EXERCISE DIRECTIONS ▸ Copy the material from the line with "genus: Lupinus" through the end, changing every "common name" to "vernacular name" and leaving everything else as it is.
— begin —
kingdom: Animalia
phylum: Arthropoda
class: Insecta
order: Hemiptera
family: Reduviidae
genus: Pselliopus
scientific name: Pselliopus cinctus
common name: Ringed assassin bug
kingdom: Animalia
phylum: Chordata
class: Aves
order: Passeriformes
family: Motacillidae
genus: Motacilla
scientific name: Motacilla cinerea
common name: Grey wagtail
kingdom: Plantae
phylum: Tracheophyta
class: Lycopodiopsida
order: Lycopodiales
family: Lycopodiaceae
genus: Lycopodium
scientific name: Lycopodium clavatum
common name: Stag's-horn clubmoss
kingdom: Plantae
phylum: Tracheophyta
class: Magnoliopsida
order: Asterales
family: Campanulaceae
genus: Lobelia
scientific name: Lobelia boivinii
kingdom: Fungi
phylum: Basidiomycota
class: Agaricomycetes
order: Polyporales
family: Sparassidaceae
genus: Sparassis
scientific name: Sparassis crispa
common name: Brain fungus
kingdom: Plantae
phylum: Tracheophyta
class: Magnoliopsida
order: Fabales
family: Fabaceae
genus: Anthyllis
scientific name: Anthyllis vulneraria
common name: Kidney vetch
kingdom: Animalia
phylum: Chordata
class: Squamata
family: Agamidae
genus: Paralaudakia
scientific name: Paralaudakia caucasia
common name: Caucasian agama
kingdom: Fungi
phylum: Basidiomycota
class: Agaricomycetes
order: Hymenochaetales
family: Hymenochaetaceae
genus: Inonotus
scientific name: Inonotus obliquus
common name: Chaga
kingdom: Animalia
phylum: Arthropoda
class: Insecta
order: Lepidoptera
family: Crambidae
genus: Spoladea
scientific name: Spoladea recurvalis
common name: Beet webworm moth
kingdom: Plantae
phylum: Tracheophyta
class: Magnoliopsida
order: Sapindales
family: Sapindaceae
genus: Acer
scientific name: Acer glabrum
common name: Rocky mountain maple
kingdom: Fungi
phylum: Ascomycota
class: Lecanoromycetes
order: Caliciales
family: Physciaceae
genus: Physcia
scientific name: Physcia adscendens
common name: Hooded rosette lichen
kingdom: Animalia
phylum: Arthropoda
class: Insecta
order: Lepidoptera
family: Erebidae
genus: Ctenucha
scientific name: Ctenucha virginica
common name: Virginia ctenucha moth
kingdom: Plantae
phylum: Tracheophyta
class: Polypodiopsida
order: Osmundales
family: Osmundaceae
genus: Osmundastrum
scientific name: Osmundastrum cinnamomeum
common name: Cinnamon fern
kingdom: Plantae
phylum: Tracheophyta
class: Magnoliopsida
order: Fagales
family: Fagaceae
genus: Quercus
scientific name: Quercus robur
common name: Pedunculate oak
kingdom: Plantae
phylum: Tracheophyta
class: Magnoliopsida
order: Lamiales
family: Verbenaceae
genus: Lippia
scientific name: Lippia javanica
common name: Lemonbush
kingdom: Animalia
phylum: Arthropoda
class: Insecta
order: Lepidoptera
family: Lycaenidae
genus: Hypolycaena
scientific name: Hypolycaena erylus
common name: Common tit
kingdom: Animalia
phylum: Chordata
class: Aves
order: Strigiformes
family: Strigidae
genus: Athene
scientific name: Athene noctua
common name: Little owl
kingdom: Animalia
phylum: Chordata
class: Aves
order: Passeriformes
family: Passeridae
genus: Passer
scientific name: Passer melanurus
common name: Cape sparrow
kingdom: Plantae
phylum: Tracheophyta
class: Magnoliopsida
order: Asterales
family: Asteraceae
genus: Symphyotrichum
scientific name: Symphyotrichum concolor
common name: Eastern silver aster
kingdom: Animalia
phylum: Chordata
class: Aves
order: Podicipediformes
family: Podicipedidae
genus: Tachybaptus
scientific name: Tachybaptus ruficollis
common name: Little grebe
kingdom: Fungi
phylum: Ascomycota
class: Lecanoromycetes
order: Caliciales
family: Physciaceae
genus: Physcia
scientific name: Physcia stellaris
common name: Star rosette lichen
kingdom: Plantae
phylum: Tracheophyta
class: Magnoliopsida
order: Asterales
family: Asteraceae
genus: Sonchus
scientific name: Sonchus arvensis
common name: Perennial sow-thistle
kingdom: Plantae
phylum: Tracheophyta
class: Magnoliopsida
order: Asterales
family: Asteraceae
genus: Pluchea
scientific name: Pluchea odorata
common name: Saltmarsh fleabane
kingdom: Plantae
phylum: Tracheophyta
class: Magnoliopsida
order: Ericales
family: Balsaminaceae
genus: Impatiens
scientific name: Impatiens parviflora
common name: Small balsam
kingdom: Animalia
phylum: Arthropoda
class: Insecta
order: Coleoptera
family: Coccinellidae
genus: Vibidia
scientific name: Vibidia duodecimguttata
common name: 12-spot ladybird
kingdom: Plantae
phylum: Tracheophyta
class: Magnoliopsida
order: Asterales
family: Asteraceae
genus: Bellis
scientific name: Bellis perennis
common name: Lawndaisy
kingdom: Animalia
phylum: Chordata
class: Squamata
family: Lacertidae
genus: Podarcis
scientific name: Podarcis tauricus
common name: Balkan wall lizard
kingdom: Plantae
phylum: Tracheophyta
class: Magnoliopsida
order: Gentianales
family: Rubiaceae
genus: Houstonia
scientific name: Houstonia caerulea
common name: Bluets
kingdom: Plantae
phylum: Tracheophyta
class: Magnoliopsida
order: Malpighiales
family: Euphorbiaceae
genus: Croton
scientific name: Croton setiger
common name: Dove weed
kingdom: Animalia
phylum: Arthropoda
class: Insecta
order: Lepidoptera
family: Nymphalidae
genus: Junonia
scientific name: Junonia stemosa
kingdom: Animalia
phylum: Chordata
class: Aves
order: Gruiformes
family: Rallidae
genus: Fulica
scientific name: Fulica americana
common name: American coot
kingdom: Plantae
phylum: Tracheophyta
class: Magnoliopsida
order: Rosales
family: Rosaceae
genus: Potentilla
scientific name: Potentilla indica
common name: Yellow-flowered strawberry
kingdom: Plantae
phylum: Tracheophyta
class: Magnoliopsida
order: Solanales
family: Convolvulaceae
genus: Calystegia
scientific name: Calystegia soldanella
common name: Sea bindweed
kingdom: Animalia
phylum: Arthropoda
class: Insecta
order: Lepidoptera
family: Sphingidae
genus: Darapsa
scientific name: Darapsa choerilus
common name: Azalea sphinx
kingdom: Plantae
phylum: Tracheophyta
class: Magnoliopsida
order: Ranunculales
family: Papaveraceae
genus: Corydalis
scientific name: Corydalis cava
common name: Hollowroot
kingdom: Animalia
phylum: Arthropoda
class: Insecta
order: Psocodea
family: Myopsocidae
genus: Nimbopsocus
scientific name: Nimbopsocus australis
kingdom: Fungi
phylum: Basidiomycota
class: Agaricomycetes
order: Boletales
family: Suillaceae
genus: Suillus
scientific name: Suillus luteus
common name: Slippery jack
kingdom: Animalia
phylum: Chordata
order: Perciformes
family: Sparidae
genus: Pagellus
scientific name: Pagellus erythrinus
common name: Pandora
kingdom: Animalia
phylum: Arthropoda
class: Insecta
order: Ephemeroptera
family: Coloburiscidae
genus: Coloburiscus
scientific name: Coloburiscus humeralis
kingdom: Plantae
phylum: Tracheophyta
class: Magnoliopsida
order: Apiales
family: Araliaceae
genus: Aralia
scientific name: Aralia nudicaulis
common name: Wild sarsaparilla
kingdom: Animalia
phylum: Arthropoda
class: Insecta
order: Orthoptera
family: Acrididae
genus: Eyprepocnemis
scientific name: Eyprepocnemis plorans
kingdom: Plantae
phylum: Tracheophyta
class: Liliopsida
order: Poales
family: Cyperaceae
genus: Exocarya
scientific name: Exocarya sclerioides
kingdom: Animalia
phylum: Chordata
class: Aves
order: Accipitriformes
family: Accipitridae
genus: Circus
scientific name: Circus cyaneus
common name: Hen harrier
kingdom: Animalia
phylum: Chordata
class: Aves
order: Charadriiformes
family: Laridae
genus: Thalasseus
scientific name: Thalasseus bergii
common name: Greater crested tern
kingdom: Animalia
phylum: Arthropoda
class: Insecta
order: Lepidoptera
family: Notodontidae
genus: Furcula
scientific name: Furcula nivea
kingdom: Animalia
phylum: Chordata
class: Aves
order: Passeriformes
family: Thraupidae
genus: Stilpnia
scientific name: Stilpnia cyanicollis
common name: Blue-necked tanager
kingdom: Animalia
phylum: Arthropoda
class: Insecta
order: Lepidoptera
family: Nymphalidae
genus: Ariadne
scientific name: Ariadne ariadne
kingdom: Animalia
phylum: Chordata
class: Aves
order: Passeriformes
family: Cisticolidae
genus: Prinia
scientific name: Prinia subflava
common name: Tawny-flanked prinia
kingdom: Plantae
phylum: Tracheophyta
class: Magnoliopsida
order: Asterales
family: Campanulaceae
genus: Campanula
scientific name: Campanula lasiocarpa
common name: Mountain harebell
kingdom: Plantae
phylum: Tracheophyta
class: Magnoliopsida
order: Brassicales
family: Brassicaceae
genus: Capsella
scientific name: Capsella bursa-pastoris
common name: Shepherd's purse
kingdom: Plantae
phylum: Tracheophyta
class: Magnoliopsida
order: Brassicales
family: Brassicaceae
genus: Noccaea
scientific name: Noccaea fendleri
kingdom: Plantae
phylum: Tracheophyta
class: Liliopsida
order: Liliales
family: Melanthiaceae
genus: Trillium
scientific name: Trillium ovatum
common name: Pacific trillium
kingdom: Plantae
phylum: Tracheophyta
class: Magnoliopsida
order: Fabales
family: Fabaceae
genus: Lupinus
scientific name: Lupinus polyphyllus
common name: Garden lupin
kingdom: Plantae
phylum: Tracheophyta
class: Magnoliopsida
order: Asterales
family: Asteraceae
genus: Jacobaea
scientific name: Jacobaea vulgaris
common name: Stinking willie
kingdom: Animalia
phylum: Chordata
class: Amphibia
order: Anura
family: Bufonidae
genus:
— end —
EXPECTED OUTPUT ▸
genus: Lupinus
scientific name: Lupinus polyphyllus
vernacular name: Garden lupin
kingdom: Plantae
phylum: Tracheophyta
class: Magnoliopsida
order: Asterales
family: Asteraceae
genus: Jacobaea
scientific name: Jacobaea vulgaris
vernacular name: Stinking willie
kingdom: Animalia
phylum: Chordata
class: Amphibia
order: Anura
family: Bufonidae
genus:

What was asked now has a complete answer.